All is well in the land of the morning calm. Haven’t quite figured out why they call it this yet, but stay tuned. I will have the meaning behind it for you in my next blog.
Yonsei campus, Wonju is definitely a place that embodies calmness and serenity as it is situated in the Charyeong mountains of Gwangju. Its campus is away from the hustle and bustle of the city, nestled right up against the tall foothills of the surrounding mountainside, so its extraordinary scenery is not to be underestimated or overlooked. Soon, the surrounding flora will be in full bloom and according to the native students, the campus will transform itself into a beauty all its own.
Yonsei campus, Wonju I would not recommend to those students who are in search of a more metropolitan experience, the kind you can find in the colleges of Seoul. Rather, it’s more in line with students who wish for something other than the fast paced life of the city. It’s more for people who don’t mind being considered country bumpkins or mountain folks if you will. There’s definitely more time to study here and perhaps find yourself.
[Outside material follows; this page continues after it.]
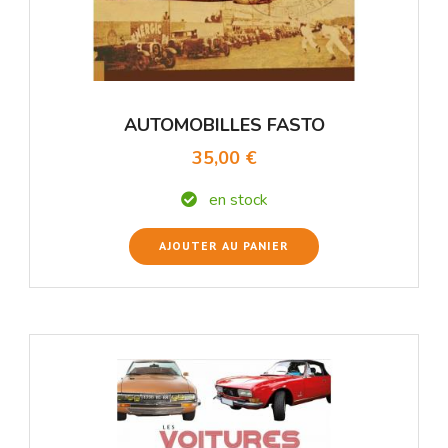
AUTOMOBILLES FASTO
35,00 €
en stock
AJOUTER AU PANIER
There does exist a night life here, though. Conveniently located across the road from the campus is Maeji-ri, an area with a handful of pubs and drinking establishments that students congregate to in the evenings to drink alcohol and carry on. And boy do they like to drink in Korea! According to my language instructor, Korea is 4th in all the world for hard liquor consumption. And it’s not because of the high sales volume of hard liquor. Instead, the reason is Koreans imbibe a concoction called “poktahn” which is a glass of beer combined with a shot of the indigenous alcohol, soju (ethanol and water).
When the shot of soju is dropped into a glass of beer, it makes the alcohol content somewhere in the range of what is considered hard liquor. It’s a lethal combination that gets the drinker inebriated in a shorter amount of time, so my instructor has said. The Koreans are shorter on time than us San Diegans because of their uber-busy lifestyle, so it’s their point to get smashed quicker and some say harder! Lucky for me, I’m not a drinker, so I can’t say if it’s all that good, but I do enjoy having my sweetened fruit vinegar drink (another popular Korean health beverage) in the evenings in the cozy confines of my dorm room.
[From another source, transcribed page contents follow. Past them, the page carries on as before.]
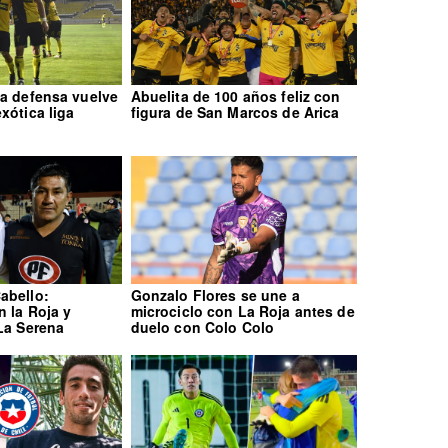
la defensa vuelve
Abuelita de 100 años feliz con
xótica liga
figura de San Marcos de Arica
abello:
Gonzalo Flores se une a
n la Roja y
microciclo con La Roja antes de
 La Serena
duelo con Colo Colo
Although the campus can get a bit claustrophobic for the students that live here, Global Village participants have the opportunity once a week to venture out to close by vicinities to explore the customs and culture of Korea. It is part of our Korean Cultural Experience class that meets on Fridays and thus far we’ve been chaperoned to two destinations for a fun day in the sun.
The first was Korea’s National Museum where we saw relicts of old. Especially memorable was seeing two iron Buddhist statues that remained after Japan’s colonization of Korea (1905-1945). These were notable since during the Korean colonial period, most of the country’s iron and metal was confiscated for the war ambitions of then Imperial Japan. It was explained that the reason these Buddhist statues were designed with large earlobes and small mouths is due to the belief that people should listen more and talk less. That coincides with my disposition since I don’t talk a whole lot, but like to listen to others. It was comforting to be validated in such a way.
Our second field trip was to the Korean Folk Village of Suwon. Here they reconstructed a village of the Joseon dynasty of late 19th century. We walked through the village like villagers and handled dated agrarian tools firsthand. We also witnessed a reenactment of a traditional wedding ceremony and viewed a horse/rider stunt show with bows, arrows, and a whole lot of physical action. Lunch was traditional Korean and what’s funny about that is although the buildings and infrastructure have all been modernized in this country, the food has remained the same, I assume, for centuries. It has maintained its exact flavor and appearance, so it is kind of like going back in time every time Korean food is served. I suppose it’s like that in any country (except for ours).
Midterm week is upon us and during this time, all social activities shut down as to provide the students with all the time they need preparing for whatever exams they may have coming up. For Global Villagers, our mutual mentoring sessions are put on hold for two weeks as are our team meetings. Yonsei University is considered a first rate university here in Korea and its prestige is well known. So the students here are quite serious about their grades. So it’s that kind of school.
I must say, Korea’s been all that I expected it to be thus far. I haven’t gained any kind of keen insight as to my question “how Korean am I?” or “How are Koreans different from Americans?”. But I have a feeling if I keep asking myself that question, an answer will come. And it’s safe to say, I’ll provide that information here.
There’s a lot going on in this country and I’d like to discern through it all to gain a better perspective of myself when it comes to returning back to the States, but so far, this much I can say. Koreans are competitive people and I think that competitive nature has allowed them to survive throughout history even with all of the impeding forces geographically close by, but you could hardly tell by the looks of it. Koreans are competitive, but competitive with themselves and they seem to push themselves to their limits to gain prosperity, knowledge, and prestige for their country. Nationalistic? Yes. Selfish? It seems not. That I think adds to their charm.
Well, that’s it for me this time. Hope all is well in America’s finest city. Save a place for me at Buddy’s when I get back. Aztec for life!